Economy

JP Morgan plans to move work from Germany to London as blackout fears grow

JP Morgan has drawn up plans to shift work from offices in Germany into the City of London as finance companies brace for potential blackouts in the EU’s biggest economy.

The Wall Street bank is preparing a raft of emergency measures so that it can continue trading if there are power outages this winter following Vladimir Putin’s decision to cut off gas supplies from Russia.

It came as the energy crisis gripping Europe deepened, with the Kremlin announcing that the crucial Nord Stream 1 gas pipeline will remain shut until Western sanctions are eased, and the Opec-plus cartel of oil exporting countries agreeing to cut crude output.

The euro fell below $0.99 for the first time since December 2002, dropping by as much as 0.7pc to $0.9878 as wholesale gas prices surged and stocks slumped.

Shares were also hit, with Germany’s benchmark Dax index falling 2.2pc, while France’s Cac 40 stock index dropped 1.2pc. Benchmark European gas prices jumped as much as 35pc.

The market chaos is spurring finance companies to prepare for the worst. JP Morgan is understood to be wargaming options such as shifting work from its Frankfurt base to London and other European offices if Germany is plunged into darkness.

A source added: “Work transfers could also be to and from any location, not just involving the UK.”

JP Morgan – which moved billions of dollars of assets from London to Frankfurt in the wake of the Brexit vote – could also fire up diesel generators at its offices that would allow them to function for several days without mains power, or tell staff to work from home to reduce energy consumption. 

The plans have been put in place as a precaution and the bank currently has no intention of activating any of the measures, it is understood.

A source said: “It would take a perfect storm of a complete shutdown of Russian gas supply, no reduction of gas use at all and little alternative sourcing for gas before it would have real impact on our business.”

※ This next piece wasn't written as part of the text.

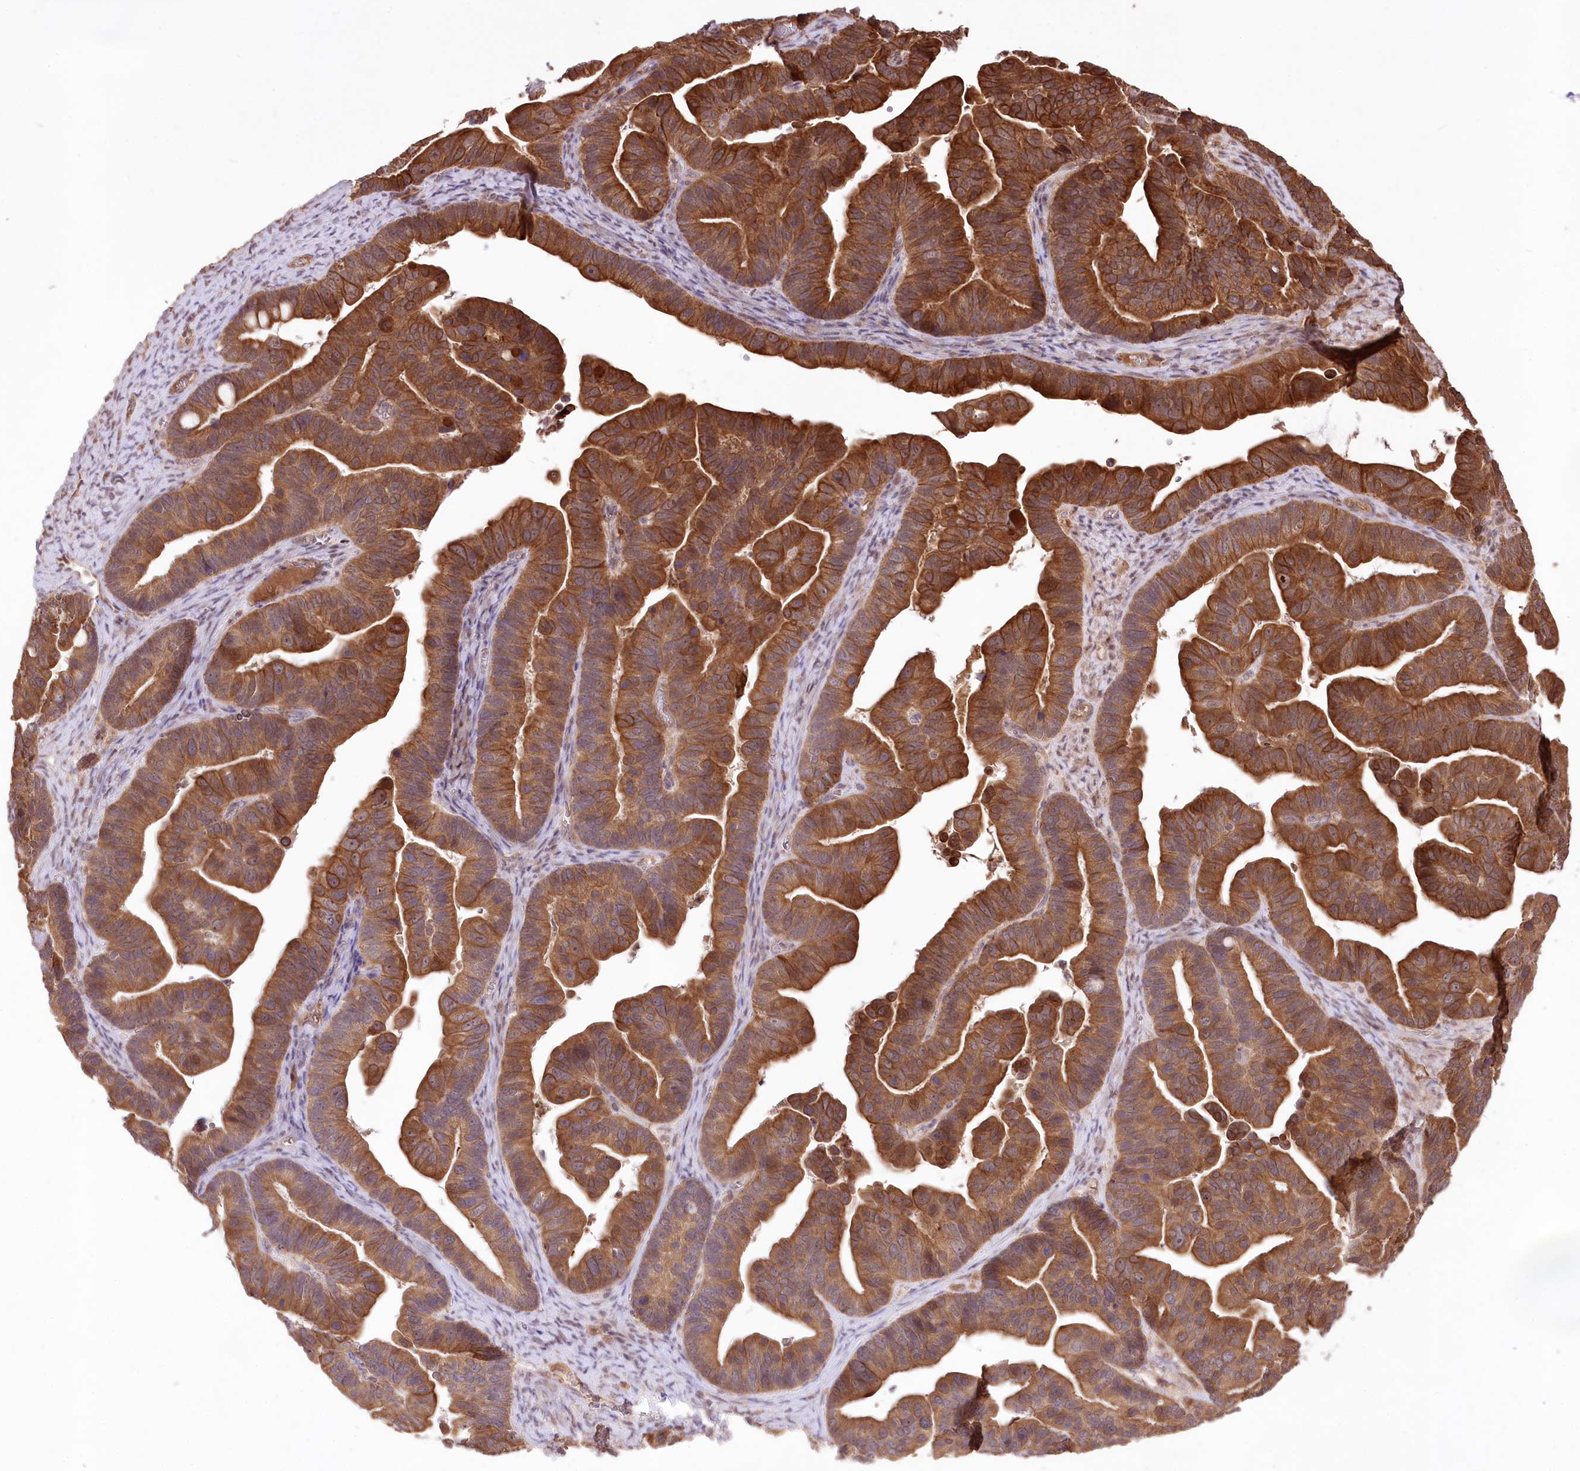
{"staining": {"intensity": "strong", "quantity": ">75%", "location": "cytoplasmic/membranous"}, "tissue": "ovarian cancer", "cell_type": "Tumor cells", "image_type": "cancer", "snomed": [{"axis": "morphology", "description": "Cystadenocarcinoma, serous, NOS"}, {"axis": "topography", "description": "Ovary"}], "caption": "This image displays immunohistochemistry (IHC) staining of human ovarian cancer (serous cystadenocarcinoma), with high strong cytoplasmic/membranous staining in approximately >75% of tumor cells.", "gene": "HELT", "patient": {"sex": "female", "age": 56}}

Germany announced €65bn (£56bn) of fresh financial help for households and businesses over the weekend, as well as a windfall tax on energy company profits to help pay for this extra support.

Brussels is also considering a European Union-wide tax on electricity generators amid a scramble to try and curb the cost-of-living crisis, with energy ministers due to discuss the proposal at a meeting on Friday.

The plan was backed on Monday by Emmanuel Macron, France’s President, who said he supports a “European mechanism which we’d ask for from European energy operators whose production costs are far lower than market sale prices.”
Many wind and solar plant owners are believed to be making huge profits because wholesale prices have soared but their costs have not.

In both the EU and the UK, wholesale electricity prices are tied to the price of gas, even if electricity has been generated from other, cheaper sources.

Gas prices are ten or more times higher than long term averages as Russia restricts supplies to Europe, with the closure of the Nord Stream 1 pipeline to Germany on Friday adding further pressure.

Meanwhile in a bid to reverse a drop in crude prices, Opec-plus – which includes Russia and Saudi Arabia – decided to cut output by 100,000 barrels per day next month in an effort to bolster prices. Brent crude climbed 2pc to more than $95 a barrel on Monday.

JP Morgan declined to comment on its contingency plans. Goldman Sachs and Barclays also declined to comment on any plans they have for potential power outages.